In many textbooks [e.g. Peskin & Schröder p. 30 eq. (2.55), or Tong's notes p. 41 eq. (2.101)], the retarded propagator is defined as $$G_R = \Theta(x^0-y^0) \left< [\phi(x), \phi(y)] \right> = \Theta(x^0-y^0) \Big( D(x-y) - D(y-x) \Big). \tag{1}$$ In contrast, other sources (see e.g., this answer and references therein), define the retarded propagator as $$G_R = \Theta(x^0-y^0) \left< \phi(x) \phi(y) \right> = \Theta(x^0-y^0) D(x-y) \tag{2}$$ What motivates these two clearly different definitions and, in particular, the much more complicated definition in Eq. 1?
The propagator given in Eq. 2 makes perfect sense.

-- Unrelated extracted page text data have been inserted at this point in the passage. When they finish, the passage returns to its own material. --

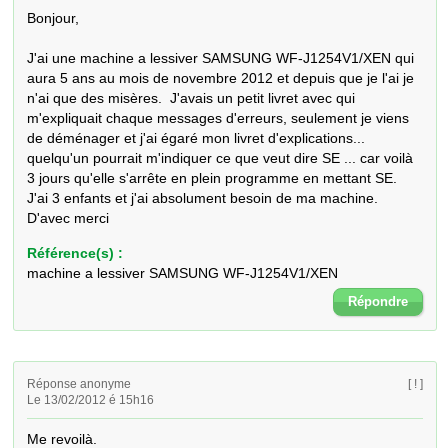
Bonjour,

J'ai une machine a lessiver SAMSUNG WF-J1254V1/XEN qui 
aura 5 ans au mois de novembre 2012 et depuis que je l'ai je 
n'ai que des misères.  J'avais un petit livret avec qui 
m'expliquait chaque messages d'erreurs, seulement je viens 
de déménager et j'ai égaré mon livret d'explications... 
quelqu'un pourrait m'indiquer ce que veut dire SE ... car voilà 
3 jours qu'elle s'arrête en plein programme en mettant SE.  
J'ai 3 enfants et j'ai absolument besoin de ma machine.

D'avec merci
Référence(s) :
machine a lessiver SAMSUNG WF-J1254V1/XEN
Répondre
Réponse anonyme
[ ! ]
Le 13/02/2012 é 15h16
Me revoilà.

It's the probability amplitude to find the particle at $x=(t_x,\vec x)$ if it starts at $y=(t_y,\vec y)$ and is only nonzero if $t_x>t_y$. So we only take into account how a particle propagates to a different location at a later moment in time.
The propagator in Eq. 1 is stranger. It also contains the amplitude described above. But then we add to this amplitude the amplitude that the particle was at $y=(t_y,\vec y)$ if is now at $x=(t_x,\vec x)$. (By using the Heaviside function we make sure that $\phi(x)$ generates a state at an earlier moment in time. Hence the second term in Eq. 1 $\propto D(y-x) $ is the amplitude that the particle was at $y$ if it is now at $x$.)
So the propagator in Eq. 2 is something we can immediately understand why the propagator in Eq. 1 is quite unintuitive. Why does it make sense to consider the propagator in Eq. 1 and what's the physical difference between the two?